- Data shown:
☆ ☆ ☆

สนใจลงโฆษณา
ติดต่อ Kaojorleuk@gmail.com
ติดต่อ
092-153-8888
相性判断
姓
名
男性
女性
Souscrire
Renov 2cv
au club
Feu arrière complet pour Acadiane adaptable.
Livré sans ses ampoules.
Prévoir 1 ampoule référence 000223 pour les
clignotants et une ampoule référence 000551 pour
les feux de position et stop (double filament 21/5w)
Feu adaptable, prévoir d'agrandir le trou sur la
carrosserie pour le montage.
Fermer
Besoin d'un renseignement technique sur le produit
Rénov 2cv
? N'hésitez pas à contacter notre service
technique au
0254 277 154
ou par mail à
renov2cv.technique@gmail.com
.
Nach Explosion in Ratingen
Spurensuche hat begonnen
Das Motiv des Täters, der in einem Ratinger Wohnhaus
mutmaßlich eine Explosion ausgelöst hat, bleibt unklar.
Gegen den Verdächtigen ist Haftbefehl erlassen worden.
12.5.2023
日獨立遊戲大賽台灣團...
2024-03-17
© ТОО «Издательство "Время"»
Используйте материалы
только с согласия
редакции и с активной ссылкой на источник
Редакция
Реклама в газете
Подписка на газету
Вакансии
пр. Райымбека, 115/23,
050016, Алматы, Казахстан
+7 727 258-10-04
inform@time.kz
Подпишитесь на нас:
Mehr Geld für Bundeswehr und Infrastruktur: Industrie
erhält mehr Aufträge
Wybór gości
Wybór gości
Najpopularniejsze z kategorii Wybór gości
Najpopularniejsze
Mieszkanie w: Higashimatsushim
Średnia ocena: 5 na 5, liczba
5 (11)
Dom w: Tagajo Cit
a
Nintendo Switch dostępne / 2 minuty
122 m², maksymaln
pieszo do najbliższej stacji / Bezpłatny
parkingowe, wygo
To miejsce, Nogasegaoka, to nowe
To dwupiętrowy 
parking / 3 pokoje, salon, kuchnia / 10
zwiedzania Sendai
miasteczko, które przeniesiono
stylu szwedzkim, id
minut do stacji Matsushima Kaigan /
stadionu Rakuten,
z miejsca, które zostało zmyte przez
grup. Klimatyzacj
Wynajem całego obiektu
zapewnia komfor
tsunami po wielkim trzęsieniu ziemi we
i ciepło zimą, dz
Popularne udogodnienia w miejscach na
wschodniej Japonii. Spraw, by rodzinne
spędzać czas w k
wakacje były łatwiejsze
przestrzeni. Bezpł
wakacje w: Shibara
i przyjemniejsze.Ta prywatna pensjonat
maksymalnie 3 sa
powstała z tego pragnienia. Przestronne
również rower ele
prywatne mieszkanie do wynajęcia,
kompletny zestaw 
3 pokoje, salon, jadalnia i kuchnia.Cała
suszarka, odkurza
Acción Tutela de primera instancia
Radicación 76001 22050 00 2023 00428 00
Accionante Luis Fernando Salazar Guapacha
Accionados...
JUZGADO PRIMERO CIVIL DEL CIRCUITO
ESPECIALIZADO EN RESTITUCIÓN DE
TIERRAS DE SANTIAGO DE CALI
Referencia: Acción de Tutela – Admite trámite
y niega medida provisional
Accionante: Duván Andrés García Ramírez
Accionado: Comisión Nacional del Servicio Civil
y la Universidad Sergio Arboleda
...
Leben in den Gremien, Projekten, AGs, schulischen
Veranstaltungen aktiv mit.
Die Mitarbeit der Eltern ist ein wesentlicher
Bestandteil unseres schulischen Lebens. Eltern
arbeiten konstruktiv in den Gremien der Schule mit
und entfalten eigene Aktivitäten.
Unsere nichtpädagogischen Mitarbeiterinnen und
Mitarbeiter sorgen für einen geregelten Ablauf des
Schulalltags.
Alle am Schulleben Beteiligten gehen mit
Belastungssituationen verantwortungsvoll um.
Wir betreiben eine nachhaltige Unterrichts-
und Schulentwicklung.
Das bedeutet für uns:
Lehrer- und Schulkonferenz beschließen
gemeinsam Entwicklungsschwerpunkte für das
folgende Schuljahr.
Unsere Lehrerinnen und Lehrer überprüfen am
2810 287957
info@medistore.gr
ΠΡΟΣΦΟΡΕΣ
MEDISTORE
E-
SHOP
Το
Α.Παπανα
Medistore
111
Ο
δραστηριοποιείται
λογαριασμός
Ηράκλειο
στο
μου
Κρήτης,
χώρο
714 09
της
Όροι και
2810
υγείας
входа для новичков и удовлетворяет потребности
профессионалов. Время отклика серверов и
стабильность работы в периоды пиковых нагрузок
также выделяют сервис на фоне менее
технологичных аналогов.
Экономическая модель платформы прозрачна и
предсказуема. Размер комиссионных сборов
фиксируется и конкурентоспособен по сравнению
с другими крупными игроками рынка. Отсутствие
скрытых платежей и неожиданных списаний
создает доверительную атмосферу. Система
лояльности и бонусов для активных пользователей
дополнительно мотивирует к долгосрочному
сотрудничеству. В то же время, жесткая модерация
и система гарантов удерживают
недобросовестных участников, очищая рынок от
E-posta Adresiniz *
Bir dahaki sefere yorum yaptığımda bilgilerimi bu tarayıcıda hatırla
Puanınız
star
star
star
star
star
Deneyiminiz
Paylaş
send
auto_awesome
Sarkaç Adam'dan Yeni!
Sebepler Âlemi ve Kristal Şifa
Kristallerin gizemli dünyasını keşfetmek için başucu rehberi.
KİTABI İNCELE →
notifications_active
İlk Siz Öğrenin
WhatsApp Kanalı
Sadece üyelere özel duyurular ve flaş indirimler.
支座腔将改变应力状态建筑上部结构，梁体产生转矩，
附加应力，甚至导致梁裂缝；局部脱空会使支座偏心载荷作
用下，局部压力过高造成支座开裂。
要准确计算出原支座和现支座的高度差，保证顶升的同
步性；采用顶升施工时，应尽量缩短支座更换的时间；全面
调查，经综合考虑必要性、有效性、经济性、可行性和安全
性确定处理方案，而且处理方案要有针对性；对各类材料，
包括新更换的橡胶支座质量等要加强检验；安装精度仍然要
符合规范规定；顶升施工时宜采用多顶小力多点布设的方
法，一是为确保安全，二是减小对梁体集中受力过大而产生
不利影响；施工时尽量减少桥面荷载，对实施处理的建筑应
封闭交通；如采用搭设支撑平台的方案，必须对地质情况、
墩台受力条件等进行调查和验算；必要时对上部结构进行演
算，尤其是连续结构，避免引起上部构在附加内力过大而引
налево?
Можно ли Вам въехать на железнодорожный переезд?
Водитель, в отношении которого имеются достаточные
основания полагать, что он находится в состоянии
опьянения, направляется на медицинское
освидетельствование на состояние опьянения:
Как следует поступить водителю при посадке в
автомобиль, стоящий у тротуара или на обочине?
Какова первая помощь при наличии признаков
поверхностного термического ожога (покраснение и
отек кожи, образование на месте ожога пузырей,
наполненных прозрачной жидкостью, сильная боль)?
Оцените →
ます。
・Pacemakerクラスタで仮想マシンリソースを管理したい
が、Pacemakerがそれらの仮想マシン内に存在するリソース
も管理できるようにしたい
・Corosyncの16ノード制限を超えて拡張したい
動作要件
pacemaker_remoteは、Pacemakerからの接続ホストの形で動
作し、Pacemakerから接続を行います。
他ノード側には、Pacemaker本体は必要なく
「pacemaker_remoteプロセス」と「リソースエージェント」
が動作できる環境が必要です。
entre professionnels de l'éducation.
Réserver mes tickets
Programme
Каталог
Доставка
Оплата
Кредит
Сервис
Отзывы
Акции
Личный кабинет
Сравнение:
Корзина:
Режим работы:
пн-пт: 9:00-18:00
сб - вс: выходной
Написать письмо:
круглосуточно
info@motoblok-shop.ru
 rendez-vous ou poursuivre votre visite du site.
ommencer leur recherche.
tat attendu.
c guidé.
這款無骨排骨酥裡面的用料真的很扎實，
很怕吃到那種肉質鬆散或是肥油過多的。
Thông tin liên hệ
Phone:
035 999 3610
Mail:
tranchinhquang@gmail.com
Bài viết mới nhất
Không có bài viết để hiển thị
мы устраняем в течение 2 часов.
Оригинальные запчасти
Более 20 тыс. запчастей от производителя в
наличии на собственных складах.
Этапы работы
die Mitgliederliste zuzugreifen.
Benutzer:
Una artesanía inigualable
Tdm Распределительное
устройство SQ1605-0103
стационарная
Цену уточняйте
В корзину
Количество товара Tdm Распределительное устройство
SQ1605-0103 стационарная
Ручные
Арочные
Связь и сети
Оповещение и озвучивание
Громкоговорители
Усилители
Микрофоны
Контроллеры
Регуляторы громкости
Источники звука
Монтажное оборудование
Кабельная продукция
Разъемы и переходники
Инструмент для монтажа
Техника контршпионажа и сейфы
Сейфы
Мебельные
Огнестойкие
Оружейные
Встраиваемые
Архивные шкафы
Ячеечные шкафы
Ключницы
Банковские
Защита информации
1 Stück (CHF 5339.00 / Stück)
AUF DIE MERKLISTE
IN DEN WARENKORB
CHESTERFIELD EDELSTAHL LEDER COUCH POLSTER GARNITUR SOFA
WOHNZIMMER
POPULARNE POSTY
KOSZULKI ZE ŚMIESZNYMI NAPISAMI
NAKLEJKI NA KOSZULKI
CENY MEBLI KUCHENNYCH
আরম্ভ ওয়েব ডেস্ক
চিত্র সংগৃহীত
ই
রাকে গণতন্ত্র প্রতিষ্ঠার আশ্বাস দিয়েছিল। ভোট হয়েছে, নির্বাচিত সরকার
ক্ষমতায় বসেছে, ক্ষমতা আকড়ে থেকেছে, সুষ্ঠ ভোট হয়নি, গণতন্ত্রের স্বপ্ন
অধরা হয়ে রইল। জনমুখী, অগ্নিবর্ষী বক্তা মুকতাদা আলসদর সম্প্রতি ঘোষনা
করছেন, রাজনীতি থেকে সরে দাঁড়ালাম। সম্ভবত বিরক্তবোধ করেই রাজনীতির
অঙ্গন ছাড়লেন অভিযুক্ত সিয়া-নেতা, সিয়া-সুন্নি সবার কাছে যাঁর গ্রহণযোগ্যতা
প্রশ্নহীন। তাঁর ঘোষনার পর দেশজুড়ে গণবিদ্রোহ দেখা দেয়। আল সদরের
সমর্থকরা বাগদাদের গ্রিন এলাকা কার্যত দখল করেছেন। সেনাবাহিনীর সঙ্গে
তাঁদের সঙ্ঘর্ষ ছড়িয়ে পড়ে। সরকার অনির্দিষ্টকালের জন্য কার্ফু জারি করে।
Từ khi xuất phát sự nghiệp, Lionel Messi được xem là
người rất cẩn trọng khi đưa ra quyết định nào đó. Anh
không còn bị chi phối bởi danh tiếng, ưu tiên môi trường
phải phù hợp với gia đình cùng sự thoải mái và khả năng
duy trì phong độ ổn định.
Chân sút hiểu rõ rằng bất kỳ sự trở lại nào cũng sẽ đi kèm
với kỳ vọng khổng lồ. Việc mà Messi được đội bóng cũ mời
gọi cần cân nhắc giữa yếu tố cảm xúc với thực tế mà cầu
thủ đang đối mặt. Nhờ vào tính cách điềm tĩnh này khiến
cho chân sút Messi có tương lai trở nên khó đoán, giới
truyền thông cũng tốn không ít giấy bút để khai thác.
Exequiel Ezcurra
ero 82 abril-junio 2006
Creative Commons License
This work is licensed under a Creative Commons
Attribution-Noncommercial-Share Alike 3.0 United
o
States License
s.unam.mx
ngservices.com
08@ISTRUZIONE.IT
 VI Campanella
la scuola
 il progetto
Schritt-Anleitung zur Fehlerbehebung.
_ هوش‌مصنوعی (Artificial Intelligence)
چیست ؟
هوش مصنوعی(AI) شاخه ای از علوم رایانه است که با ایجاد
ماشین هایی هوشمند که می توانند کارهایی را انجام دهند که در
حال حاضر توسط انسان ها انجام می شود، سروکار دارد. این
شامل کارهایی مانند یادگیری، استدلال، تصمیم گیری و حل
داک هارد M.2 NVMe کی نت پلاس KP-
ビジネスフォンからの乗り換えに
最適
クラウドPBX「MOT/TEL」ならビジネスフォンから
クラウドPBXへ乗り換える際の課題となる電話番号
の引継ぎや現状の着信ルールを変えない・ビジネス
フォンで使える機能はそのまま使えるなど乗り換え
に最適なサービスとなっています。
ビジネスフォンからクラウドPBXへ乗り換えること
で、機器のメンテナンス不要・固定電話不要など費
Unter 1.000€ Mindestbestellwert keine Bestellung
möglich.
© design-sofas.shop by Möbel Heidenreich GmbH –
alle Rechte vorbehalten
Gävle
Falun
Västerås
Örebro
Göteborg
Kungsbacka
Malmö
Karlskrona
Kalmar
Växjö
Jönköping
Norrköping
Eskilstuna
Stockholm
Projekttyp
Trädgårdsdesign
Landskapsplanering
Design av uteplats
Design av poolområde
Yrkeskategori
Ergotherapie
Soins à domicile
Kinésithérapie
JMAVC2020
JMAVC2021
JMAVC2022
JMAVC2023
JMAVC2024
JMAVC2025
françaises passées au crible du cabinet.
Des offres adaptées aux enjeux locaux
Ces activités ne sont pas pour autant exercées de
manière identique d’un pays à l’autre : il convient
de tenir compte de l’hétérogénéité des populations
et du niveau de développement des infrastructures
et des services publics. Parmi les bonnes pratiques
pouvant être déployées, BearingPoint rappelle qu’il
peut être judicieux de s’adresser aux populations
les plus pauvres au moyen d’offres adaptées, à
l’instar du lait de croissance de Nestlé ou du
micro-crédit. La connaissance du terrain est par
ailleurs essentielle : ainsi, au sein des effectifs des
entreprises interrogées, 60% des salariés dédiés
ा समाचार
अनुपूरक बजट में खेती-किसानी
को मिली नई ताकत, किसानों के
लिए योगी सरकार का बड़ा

☆ ☆ ☆

- What the exercise asks:
Rewrite the items starting at the first line and ending at the line that contains "Mieszkanie w: Higashimatsushim", swapping "Explosion" for "Detonation" and leaving everything else unchanged.

- Response:
สนใจลงโฆษณา
ติดต่อ Kaojorleuk@gmail.com
ติดต่อ
092-153-8888
相性判断
姓
名
男性
女性
Souscrire
Renov 2cv
au club
Feu arrière complet pour Acadiane adaptable.
Livré sans ses ampoules.
Prévoir 1 ampoule référence 000223 pour les
clignotants et une ampoule référence 000551 pour
les feux de position et stop (double filament 21/5w)
Feu adaptable, prévoir d'agrandir le trou sur la
carrosserie pour le montage.
Fermer
Besoin d'un renseignement technique sur le produit
Rénov 2cv
? N'hésitez pas à contacter notre service
technique au
0254 277 154
ou par mail à
renov2cv.technique@gmail.com
.
Nach Detonation in Ratingen
Spurensuche hat begonnen
Das Motiv des Täters, der in einem Ratinger Wohnhaus
mutmaßlich eine Detonation ausgelöst hat, bleibt unklar.
Gegen den Verdächtigen ist Haftbefehl erlassen worden.
12.5.2023
日獨立遊戲大賽台灣團...
2024-03-17
© ТОО «Издательство "Время"»
Используйте материалы
только с согласия
редакции и с активной ссылкой на источник
Редакция
Реклама в газете
Подписка на газету
Вакансии
пр. Райымбека, 115/23,
050016, Алматы, Казахстан
+7 727 258-10-04
inform@time.kz
Подпишитесь на нас:
Mehr Geld für Bundeswehr und Infrastruktur: Industrie
erhält mehr Aufträge
Wybór gości
Wybór gości
Najpopularniejsze z kategorii Wybór gości
Najpopularniejsze
Mieszkanie w: Higashimatsushim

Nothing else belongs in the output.